### TEXT SEGMENT ###

There’s still a lot about visibility that I don’t have figured out yet. The conversations between me and potential romantic partners have gotten easier but the everyday conversations… those conversations — with straight and queer audiences alike — which are completely avoidable, yet probably necessary to create a better space for bisexual people? Those conversations are fraught and require far more energy and patience than I often have to give.


Araguaney, A-Camp Staff

I very rarely think about visibility. More specifically, I rarely think about my own. I think it is because I’m consistently outing myself by virtue of my gender, and so with that in/visibility has been normalized as a daily practice, as routine as taking a shower. I’m genderqueer and my pronouns are they/them, so if I want to go through a meeting without feeling like I might suffocate I have to out myself from the get go. In/visibility is just routine. I say my name, I say my pronouns, I say my title, I get going with my meeting, presentation, etc. This is not to say I don’t think about safety on a daily basis, to varying degrees according to the environment, it just doesn’t manifest as a sidekick to visibility.

I used to think about my own visibility way more when I wasn’t out as genderqueer. When people thought I was a cis woman, I was exposed to the bullsh*t of “you are either gay or straight” way more frequently. I felt it deeper, too. I don’t have a control group of myself, so I don’t know if it cut deeper because there were other parts of me that also didn’t feel accepted (even by me, at the time) or because I was exposed to it so much more often. What I can say is that doesn’t happen nearly as frequently now that I’m out daily as a genderqueer person. It’s like the idea of sexual orientation is out the window once we come in with a fluid gender identity.

Are all genderqueers, queer? I do wonder, if a genderqueer person is only attracted to people of a gender other than genderqueer — does that make them heterosexual, by definition? I am by no means advocating labeling other people, just thinking out loud if the same rules of sexual orientation apply to genderexpansive folks like me, and whether other genderqueer folks have thought about this too. With a gender so happy to be outside the binary, how do we relate to words that were created with only binary identities in mind?

I don’t have an answer to that yet, and I’m excited to see the definition of words to continue expanding to include us. In the meantime, while I think this through, I can let you know it is my loud mouth that keeps me visible everyday.

###

WORK ITEM ::
Reproduce the part of the text on visibility that runs from "I very rarely" up to and including "sidekick to visibility.".

### SUPPLIED INFORMATION ###

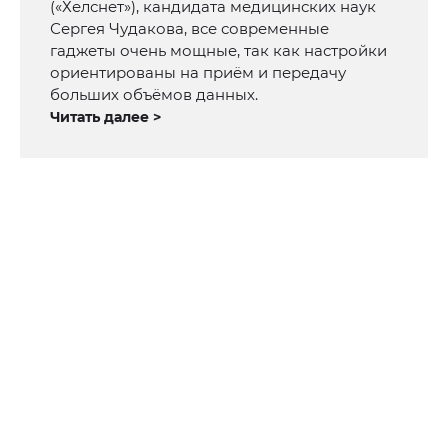
(«Хелснет»), кандидата медицинских наук
Сергея Чудакова, все современные
гаджеты очень мощные, так как настройки
ориентированы на приём и передачу
больших объёмов данных.
Читать далее >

###

REPLY ::
I very rarely think about visibility. More specifically, I rarely think about my own. I think it is because I’m consistently outing myself by virtue of my gender, and so with that in/visibility has been normalized as a daily practice, as routine as taking a shower. I’m genderqueer and my pronouns are they/them, so if I want to go through a meeting without feeling like I might suffocate I have to out myself from the get go. In/visibility is just routine. I say my name, I say my pronouns, I say my title, I get going with my meeting, presentation, etc. This is not to say I don’t think about safety on a daily basis, to varying degrees according to the environment, it just doesn’t manifest as a sidekick to visibility.